I’m not buying an electric car yet!

It’s hot and summer is here in Wisconsin and if you watch anybody that thinks that they are well informed you will hear that the planet is getting warmer and that will raise the sea level, melt the ice, keep polar bears from getting food and change our life style.

“Record-high temperatures have been smashed in the United States and stretches of hot days have persisted longer than ever this July. These are more signs our planet is getting warmer, climate scientists say,” according to a story in the USA Today by Roman Padilla and Stephan J. Beard.

That story also contained an opinion by Professor Paul Andrew Mayewski, director at the Climate Change Institute at the University of Maine, stating; “July 4 – July 6 of this year we saw the largest daily global mean temperature increase on record for those days. Theirs is no doubt that the continents and oceans are warming. He also has observed warming in the arctic, where the extent of sea ice is one of the lowest in record.”

I recall my father-in-law telling me several times about the high temperatures here in Wisconsin back in the 1930s.
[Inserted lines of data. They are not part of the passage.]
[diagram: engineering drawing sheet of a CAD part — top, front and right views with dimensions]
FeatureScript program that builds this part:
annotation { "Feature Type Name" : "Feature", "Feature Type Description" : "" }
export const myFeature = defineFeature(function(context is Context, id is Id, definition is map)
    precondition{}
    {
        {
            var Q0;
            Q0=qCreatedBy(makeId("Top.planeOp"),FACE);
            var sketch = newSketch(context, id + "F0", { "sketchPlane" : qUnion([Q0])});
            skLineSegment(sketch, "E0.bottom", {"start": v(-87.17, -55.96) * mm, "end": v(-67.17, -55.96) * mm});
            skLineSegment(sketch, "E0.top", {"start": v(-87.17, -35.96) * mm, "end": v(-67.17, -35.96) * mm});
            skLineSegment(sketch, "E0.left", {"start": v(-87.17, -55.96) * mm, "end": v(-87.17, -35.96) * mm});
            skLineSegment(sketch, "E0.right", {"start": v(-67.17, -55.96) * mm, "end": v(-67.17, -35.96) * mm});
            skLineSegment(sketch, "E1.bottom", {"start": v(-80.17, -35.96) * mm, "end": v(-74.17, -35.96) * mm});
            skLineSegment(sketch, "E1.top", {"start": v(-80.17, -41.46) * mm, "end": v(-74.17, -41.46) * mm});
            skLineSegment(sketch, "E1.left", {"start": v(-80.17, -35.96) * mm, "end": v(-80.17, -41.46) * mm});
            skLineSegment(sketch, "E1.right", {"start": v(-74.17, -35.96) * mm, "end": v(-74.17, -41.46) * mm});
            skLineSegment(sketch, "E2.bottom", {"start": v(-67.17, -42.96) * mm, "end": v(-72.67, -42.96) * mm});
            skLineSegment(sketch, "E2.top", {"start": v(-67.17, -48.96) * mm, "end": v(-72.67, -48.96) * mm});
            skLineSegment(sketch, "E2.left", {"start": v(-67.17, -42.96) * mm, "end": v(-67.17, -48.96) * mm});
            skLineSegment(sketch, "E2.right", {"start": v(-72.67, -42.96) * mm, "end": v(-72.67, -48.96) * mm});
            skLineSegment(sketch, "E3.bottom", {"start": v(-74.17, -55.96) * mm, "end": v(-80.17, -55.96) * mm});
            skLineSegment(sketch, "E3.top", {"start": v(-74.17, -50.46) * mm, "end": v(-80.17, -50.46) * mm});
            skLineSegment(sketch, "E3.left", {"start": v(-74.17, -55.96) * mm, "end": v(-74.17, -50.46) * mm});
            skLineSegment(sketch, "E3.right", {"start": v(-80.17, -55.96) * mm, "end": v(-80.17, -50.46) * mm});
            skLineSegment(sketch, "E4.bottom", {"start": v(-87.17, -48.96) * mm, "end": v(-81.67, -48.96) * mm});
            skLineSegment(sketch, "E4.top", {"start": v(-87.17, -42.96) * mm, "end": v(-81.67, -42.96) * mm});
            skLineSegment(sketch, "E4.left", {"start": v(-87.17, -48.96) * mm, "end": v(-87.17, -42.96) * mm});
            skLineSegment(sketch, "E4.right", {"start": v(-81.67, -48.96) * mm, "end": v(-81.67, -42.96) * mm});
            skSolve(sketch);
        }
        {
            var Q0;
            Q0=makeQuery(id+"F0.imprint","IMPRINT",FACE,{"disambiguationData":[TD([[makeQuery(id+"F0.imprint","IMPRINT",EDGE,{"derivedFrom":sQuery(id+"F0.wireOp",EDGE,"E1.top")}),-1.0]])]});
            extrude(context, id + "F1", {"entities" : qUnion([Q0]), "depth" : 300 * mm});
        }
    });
His dad and many other farmers moved their milking cows north because of the heat and lack of rain to find green grass to feed their herd.

A piece by David L. Chandler; “Climate Myths: It’s been warmer in the past, what’s the big deal?”

“First of all, it is worth bearing in mine that any data or global temperature before about 150 years ago is an estimate, a reconstruction based on second-hand evidence such as ice cores and isotopic ratios. The evidence becomes sparser the further back we look, and its interpretation often involves a set of assumptions. In other words, a fair amount of guesswork.

“It is certainly true that earth has experienced some extremes that were warmer than today, as well as much colder periods. In some cases the main factors that cause these past warm periods—and the ebb and flow of ice ages over recent millennia—are well understood, though not in all.

“Within the past billion years, there may have been one or more periods where the whole planet was covered with ice.”

It looks to me that our leaders and those that are pushing the global warming narrative want us to stay at home, walk or ride a horse while they travel around the globe in their private jets or for the president, it’s on Air Force One a cost of somewhere around $148,000 per hour of flying time and it possibily burns more fuel per hour than I will in my car for the rest of my life.

If the people forecasting the weather on television are right we will have some high temperatures the rest of this week. Last week I recorded two inches of rain at my house. But, the big story here is the wind that struck and took down branches off a couple of trees in my yard and the local city cemetery has a big clean up of downed trees and branches from that wind. So it’s life as usual!

Here are a couple of weather records for your information. The highest recorded temperature in Wisconsin was at Wisconsin Dells on July 13, 1936 at 114 degress. Couderay is the coldest spot at 55 below on February second and fourth of 1996, and Mellon had the most rainfall in a 24-hour period at 11.72 inches.

So, I am not going out to buy an electric vehicle, but I will turn on my air conditioning.